◆ Exercise requirements: Using the word "prostate" as the filter, copy each matching line from the records.

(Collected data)
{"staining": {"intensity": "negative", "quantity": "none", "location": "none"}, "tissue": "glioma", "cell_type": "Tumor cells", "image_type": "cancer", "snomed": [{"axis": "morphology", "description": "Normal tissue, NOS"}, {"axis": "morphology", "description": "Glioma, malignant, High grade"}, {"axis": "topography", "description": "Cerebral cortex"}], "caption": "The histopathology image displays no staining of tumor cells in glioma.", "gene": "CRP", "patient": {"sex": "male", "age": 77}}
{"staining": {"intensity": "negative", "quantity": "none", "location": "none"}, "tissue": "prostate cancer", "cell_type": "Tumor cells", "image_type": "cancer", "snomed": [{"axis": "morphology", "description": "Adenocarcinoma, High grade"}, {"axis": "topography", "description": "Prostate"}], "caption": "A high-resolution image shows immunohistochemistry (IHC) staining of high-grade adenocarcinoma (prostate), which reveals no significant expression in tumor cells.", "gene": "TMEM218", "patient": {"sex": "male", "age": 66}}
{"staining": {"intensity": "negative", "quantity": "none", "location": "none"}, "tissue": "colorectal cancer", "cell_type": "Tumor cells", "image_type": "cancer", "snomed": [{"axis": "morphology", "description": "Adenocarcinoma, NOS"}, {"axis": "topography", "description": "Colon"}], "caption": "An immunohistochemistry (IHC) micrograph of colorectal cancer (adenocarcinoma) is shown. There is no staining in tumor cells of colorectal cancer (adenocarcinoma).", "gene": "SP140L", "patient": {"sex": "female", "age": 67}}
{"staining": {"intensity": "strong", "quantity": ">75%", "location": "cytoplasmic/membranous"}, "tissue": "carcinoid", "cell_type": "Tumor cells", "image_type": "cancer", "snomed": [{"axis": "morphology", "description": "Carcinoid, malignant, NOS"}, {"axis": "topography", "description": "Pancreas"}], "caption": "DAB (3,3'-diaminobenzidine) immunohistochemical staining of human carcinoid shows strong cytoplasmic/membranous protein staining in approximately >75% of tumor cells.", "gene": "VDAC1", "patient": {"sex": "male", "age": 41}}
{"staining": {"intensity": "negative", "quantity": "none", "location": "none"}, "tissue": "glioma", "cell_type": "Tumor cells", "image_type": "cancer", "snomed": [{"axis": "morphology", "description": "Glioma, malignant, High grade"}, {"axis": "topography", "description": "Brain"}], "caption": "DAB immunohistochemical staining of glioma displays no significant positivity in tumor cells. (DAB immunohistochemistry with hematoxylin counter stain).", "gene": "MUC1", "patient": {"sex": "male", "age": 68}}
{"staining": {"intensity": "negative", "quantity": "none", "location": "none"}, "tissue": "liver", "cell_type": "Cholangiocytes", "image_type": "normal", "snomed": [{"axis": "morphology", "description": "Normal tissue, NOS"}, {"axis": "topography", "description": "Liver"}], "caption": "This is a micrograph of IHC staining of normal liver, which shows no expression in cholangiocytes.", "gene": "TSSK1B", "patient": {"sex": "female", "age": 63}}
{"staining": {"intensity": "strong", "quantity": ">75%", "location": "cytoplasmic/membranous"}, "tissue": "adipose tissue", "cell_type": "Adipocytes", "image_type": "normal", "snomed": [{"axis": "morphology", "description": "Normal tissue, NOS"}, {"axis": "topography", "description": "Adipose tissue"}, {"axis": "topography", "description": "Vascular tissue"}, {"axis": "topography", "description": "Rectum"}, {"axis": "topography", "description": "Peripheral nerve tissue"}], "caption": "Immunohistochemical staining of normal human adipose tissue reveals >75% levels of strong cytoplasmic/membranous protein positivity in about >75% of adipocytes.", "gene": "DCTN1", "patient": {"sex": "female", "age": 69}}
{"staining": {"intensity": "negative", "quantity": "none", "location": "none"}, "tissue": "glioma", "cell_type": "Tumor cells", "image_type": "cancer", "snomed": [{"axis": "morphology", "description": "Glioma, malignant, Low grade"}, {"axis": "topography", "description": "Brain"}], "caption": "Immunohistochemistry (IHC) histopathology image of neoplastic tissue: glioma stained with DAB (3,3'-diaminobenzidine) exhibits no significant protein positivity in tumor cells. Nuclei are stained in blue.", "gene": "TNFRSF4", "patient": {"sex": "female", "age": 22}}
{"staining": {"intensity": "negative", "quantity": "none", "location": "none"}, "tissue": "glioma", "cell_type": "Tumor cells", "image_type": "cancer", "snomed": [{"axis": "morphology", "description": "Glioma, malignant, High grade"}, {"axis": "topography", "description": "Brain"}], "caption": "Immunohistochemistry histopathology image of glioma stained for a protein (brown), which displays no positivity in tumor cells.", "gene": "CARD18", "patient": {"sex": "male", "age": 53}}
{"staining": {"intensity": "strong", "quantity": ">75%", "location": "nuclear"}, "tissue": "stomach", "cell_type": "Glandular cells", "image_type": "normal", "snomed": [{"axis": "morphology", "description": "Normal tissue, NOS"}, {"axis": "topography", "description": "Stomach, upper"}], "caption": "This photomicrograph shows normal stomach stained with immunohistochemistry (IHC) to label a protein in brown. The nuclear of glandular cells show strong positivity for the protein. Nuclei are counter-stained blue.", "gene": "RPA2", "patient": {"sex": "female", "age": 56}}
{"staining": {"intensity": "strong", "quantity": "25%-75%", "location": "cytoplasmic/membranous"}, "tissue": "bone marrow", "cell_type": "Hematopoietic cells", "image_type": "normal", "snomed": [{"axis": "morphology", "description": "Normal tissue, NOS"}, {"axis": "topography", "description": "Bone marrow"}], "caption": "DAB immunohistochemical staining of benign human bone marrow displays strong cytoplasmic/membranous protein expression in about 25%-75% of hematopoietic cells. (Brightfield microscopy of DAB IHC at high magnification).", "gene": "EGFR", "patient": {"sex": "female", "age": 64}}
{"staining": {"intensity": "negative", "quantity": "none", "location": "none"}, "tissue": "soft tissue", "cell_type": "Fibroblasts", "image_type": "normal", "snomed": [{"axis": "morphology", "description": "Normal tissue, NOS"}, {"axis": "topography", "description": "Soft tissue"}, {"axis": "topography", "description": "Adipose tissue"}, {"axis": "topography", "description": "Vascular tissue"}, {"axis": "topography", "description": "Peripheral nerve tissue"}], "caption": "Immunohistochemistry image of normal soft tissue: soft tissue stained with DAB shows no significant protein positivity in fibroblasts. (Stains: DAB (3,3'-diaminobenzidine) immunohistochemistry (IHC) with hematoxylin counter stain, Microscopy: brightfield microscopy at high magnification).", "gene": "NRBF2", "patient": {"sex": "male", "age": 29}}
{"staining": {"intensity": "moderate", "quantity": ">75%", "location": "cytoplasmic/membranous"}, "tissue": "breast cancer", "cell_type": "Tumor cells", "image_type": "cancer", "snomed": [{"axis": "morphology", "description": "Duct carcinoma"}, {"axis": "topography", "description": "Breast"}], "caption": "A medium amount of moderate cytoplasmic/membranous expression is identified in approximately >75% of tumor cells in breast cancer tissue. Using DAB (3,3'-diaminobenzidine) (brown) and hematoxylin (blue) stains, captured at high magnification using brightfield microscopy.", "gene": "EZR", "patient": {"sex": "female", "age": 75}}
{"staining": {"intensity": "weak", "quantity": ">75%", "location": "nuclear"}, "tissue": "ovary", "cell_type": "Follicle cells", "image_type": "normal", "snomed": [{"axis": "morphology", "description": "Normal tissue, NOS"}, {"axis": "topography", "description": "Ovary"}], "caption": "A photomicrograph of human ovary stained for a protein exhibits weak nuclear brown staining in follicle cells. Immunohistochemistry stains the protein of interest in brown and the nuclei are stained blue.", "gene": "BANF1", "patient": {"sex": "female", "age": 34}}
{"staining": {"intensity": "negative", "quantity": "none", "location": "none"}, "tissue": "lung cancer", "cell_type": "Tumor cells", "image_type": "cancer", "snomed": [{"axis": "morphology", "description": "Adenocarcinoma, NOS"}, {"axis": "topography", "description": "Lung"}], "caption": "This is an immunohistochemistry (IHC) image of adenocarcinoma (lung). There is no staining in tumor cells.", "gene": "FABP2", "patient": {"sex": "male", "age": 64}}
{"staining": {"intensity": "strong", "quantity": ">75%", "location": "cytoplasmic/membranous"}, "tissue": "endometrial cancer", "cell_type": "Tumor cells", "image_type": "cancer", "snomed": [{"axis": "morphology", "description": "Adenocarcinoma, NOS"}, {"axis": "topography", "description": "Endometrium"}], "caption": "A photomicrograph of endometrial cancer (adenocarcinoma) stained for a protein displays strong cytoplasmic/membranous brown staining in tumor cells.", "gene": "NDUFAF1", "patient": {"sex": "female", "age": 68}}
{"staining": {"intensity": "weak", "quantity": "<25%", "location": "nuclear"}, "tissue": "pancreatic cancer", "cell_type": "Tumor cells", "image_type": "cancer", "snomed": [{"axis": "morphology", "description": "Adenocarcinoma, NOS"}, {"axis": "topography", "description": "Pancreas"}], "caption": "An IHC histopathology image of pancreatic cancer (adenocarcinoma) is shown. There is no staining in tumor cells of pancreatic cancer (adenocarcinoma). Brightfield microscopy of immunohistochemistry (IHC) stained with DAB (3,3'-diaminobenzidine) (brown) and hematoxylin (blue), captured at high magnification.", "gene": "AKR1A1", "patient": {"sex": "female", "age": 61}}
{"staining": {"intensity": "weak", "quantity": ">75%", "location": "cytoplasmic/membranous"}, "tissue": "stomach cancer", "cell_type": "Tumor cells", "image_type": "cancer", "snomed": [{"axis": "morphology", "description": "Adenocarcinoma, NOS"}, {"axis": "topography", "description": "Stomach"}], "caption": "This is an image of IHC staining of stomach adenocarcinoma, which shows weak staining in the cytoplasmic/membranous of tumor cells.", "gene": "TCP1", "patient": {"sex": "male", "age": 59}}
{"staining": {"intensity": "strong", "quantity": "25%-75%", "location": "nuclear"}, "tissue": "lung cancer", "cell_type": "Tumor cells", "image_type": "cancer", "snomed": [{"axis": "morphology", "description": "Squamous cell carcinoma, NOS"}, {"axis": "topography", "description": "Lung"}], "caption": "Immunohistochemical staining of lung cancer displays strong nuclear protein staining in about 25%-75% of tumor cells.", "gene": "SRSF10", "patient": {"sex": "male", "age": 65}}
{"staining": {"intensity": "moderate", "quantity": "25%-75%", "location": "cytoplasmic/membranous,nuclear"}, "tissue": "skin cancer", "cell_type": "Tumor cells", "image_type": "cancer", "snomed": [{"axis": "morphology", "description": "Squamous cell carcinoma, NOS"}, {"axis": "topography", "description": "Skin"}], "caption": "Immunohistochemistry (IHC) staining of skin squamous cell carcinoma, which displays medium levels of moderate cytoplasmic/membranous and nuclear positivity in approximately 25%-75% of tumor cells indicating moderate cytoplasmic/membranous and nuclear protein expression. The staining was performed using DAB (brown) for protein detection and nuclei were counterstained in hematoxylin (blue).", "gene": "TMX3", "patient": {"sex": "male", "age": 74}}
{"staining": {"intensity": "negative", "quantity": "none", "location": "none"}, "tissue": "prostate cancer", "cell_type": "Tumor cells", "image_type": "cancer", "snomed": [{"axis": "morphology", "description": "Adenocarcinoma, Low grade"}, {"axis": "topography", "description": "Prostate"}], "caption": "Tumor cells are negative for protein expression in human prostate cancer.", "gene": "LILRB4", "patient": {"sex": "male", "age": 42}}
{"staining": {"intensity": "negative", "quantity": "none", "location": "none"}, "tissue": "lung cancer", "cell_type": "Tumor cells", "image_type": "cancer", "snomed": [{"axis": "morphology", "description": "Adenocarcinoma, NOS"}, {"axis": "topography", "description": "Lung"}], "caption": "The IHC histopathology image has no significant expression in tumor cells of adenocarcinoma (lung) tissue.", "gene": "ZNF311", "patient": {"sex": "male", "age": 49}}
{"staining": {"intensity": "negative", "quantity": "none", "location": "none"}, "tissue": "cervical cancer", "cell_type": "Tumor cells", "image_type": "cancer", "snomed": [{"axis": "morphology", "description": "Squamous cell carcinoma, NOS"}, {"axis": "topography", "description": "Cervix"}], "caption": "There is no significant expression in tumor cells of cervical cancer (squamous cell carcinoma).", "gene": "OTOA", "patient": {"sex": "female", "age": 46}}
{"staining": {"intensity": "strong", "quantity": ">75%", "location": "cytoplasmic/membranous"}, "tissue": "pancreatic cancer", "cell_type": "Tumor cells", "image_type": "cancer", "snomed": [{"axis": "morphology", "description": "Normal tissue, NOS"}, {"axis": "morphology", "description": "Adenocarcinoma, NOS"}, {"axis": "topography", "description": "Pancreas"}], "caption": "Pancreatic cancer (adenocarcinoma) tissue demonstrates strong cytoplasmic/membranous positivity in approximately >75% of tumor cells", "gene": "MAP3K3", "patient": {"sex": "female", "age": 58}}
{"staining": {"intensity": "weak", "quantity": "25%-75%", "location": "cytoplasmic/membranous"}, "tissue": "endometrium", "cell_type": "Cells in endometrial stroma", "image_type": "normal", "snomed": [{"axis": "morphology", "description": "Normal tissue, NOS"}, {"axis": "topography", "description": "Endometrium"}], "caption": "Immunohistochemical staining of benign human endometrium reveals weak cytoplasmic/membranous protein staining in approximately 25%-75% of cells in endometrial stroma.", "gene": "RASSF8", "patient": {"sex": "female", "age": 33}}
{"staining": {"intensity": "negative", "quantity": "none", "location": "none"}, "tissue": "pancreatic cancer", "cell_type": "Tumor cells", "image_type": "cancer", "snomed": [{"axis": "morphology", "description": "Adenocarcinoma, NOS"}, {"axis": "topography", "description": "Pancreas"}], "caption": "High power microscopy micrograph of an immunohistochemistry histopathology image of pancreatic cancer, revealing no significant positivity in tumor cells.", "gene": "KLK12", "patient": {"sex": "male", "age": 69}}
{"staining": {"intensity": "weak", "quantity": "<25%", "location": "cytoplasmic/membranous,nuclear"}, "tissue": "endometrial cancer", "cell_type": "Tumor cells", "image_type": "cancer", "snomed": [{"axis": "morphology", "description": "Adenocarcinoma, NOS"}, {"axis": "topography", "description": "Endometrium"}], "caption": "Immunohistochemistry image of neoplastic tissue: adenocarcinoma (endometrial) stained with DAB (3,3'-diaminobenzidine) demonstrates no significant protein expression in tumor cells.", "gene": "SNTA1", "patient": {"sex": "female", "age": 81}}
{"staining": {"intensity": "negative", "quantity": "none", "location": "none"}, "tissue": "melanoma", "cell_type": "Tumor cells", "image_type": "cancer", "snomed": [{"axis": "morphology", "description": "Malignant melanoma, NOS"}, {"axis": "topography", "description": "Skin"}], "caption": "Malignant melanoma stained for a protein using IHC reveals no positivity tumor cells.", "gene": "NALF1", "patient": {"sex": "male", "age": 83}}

◆ Output of the exercise:
{"staining": {"intensity": "negative", "quantity": "none", "location": "none"}, "tissue": "prostate cancer", "cell_type": "Tumor cells", "image_type": "cancer", "snomed": [{"axis": "morphology", "description": "Adenocarcinoma, High grade"}, {"axis": "topography", "description": "Prostate"}], "caption": "A high-resolution image shows immunohistochemistry (IHC) staining of high-grade adenocarcinoma (prostate), which reveals no significant expression in tumor cells.", "gene": "TMEM218", "patient": {"sex": "male", "age": 66}}
{"staining": {"intensity": "negative", "quantity": "none", "location": "none"}, "tissue": "prostate cancer", "cell_type": "Tumor cells", "image_type": "cancer", "snomed": [{"axis": "morphology", "description": "Adenocarcinoma, Low grade"}, {"axis": "topography", "description": "Prostate"}], "caption": "Tumor cells are negative for protein expression in human prostate cancer.", "gene": "LILRB4", "patient": {"sex": "male", "age": 42}}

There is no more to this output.